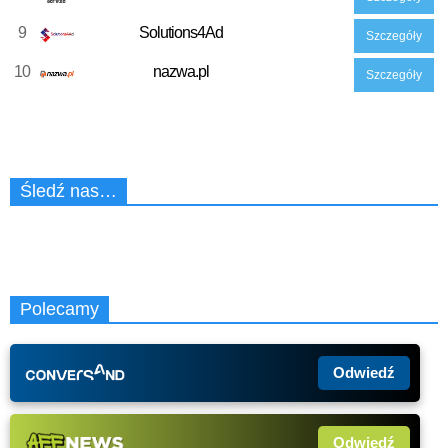
9
Solutions4Ad
Szczegóły
10
nazwa.pl
Szczegóły
Śledź nas…
Polecamy
Odwiedź
Odwiedź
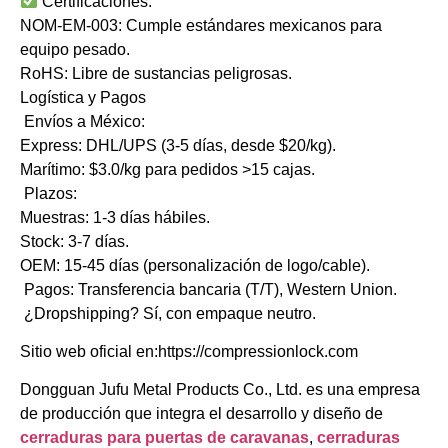
​​Certificaciones:​​
​​NOM-EM-003​​: Cumple estándares mexicanos para
equipo pesado.
​​RoHS​​: Libre de sustancias peligrosas.
​​Logística y Pagos​​
​​Envíos a México:​​
​​Express:​​ DHL/UPS (3-5 días, desde $20/kg).
​​Marítimo:​​ $3.0/kg para pedidos >15 cajas.
​​Plazos:​​
​​Muestras:​​ 1-3 días hábiles.
​​Stock:​​ 3-7 días.
​​OEM:​​ 15-45 días (personalización de logo/cable).
​​Pagos:​​ Transferencia bancaria (T/T), Western Union.
​​¿Dropshipping?​​ Sí, con empaque neutro.
Sitio web oficial en:https://compressionlock.com
Dongguan Jufu Metal Products Co., Ltd. es una empresa
de producción que integra el desarrollo y diseño de
cerraduras para puertas de caravanas
,
cerraduras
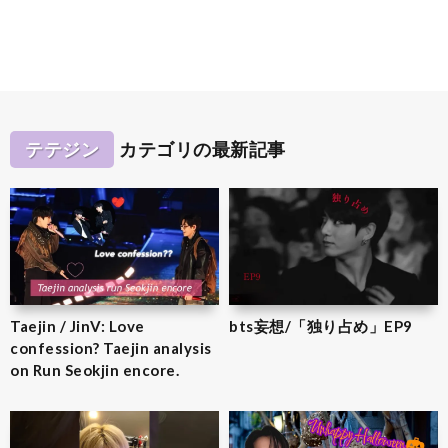
テテジン
カテゴリの最新記事
Taejin / JinV: Love
bts妄想/「独り占め」EP9
confession? Taejin analysis
on Run Seokjin encore.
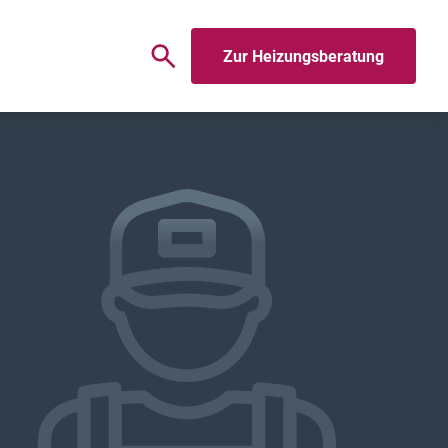
Zur Heizungsberatung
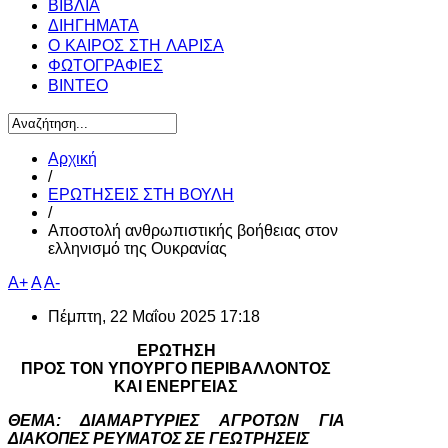
ΒΙΒΛΙΑ
ΔΙΗΓΗΜΑΤΑ
Ο ΚΑΙΡΟΣ ΣΤΗ ΛΑΡΙΣΑ
ΦΩΤΟΓΡΑΦΙΕΣ
ΒΙΝΤΕΟ
Αρχική
/
ΕΡΩΤΗΣΕΙΣ ΣΤΗ ΒΟΥΛΗ
/
Αποστολή ανθρωπιστικής βοήθειας στον
ελληνισμό της Ουκρανίας
A+
A
A-
Πέμπτη, 22 Μαΐου 2025 17:18
ΕΡΩΤΗΣΗ
ΠΡΟΣ ΤΟΝ ΥΠΟΥΡΓΟ ΠΕΡΙΒΑΛΛΟΝΤΟΣ
ΚΑΙ ΕΝΕΡΓΕΙΑΣ
ΘΕΜΑ: ΔΙΑΜΑΡΤΥΡΙΕΣ ΑΓΡΟΤΩΝ ΓΙΑ
ΔΙΑΚΟΠΕΣ ΡΕΥΜΑΤΟΣ ΣΕ ΓΕΩΤΡΗΣΕΙΣ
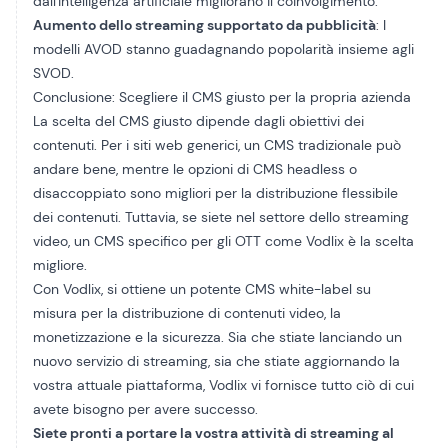
dall'intelligenza artificiale migliorano il coinvolgimento.
Aumento dello streaming supportato da pubblicità
: I
modelli AVOD stanno guadagnando popolarità insieme agli
SVOD.
Conclusione: Scegliere il CMS giusto per la propria azienda
La scelta del CMS giusto dipende dagli obiettivi dei
contenuti. Per i siti web generici, un CMS tradizionale può
andare bene, mentre le opzioni di CMS headless o
disaccoppiato sono migliori per la distribuzione flessibile
dei contenuti. Tuttavia, se siete nel settore dello streaming
video, un CMS specifico per gli OTT come Vodlix è la scelta
migliore.
Con Vodlix, si ottiene un potente CMS white-label su
misura per la distribuzione di contenuti video, la
monetizzazione e la sicurezza. Sia che stiate lanciando un
nuovo servizio di streaming, sia che stiate aggiornando la
vostra attuale piattaforma, Vodlix vi fornisce tutto ciò di cui
avete bisogno per avere successo.
Siete pronti a portare la vostra attività di streaming al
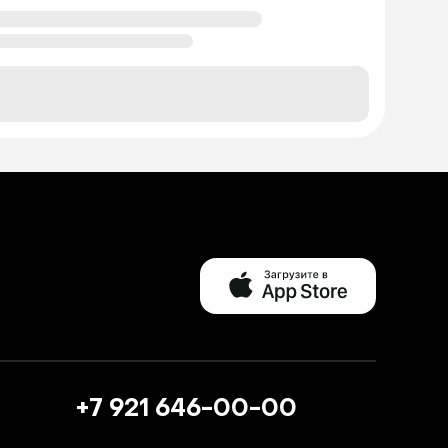
+7 921 646-00-00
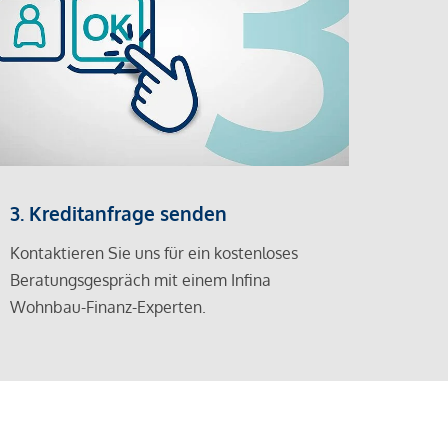
3. Kreditanfrage senden
Kontaktieren Sie uns für ein kostenloses
Beratungsgespräch mit einem Infina
Wohnbau-Finanz-Experten.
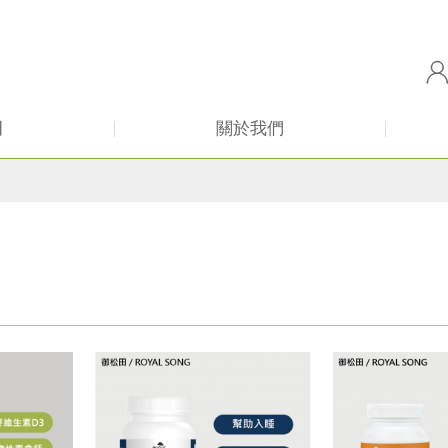
田
關於我們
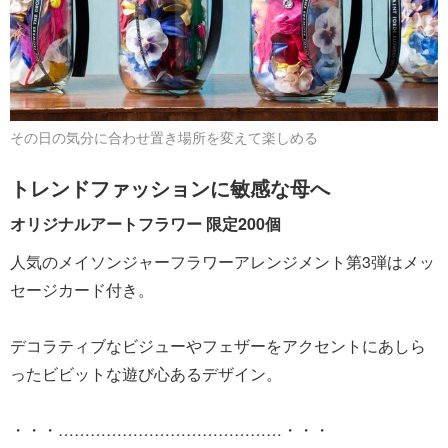
その日の気分に合わせ置き場所を変えて楽しめる
トレンドファッションに敏感な母へ
オリジナルアートフラワー 限定200個
人気のメイソンジャーフラワーアレンジメント第3弾はメッ
セージカード付き。
デコラティブなビジューやフェザーをアクセントにあしら
ったビビットな遊び心あるデザイン。
・・・……………………………………・・・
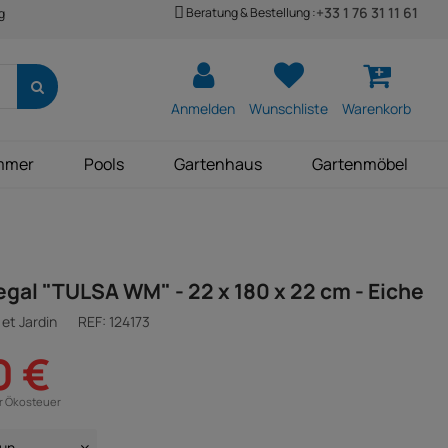
+33 1 76 31 11 61
Beratung & Bestellung :
g
Anmelden
Wunschliste
Warenkorb
mmer
Pools
Gartenhaus
Gartenmöbel
gal "TULSA WM" - 22 x 180 x 22 cm - Eiche
et Jardin
REF:
124173
0 €
ür Ökosteuer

········

YOUR INSTRUCTIONS:
Give the number of lines in the listing that hold the string "dello", and supply nothing further.

TASK RESULT:
2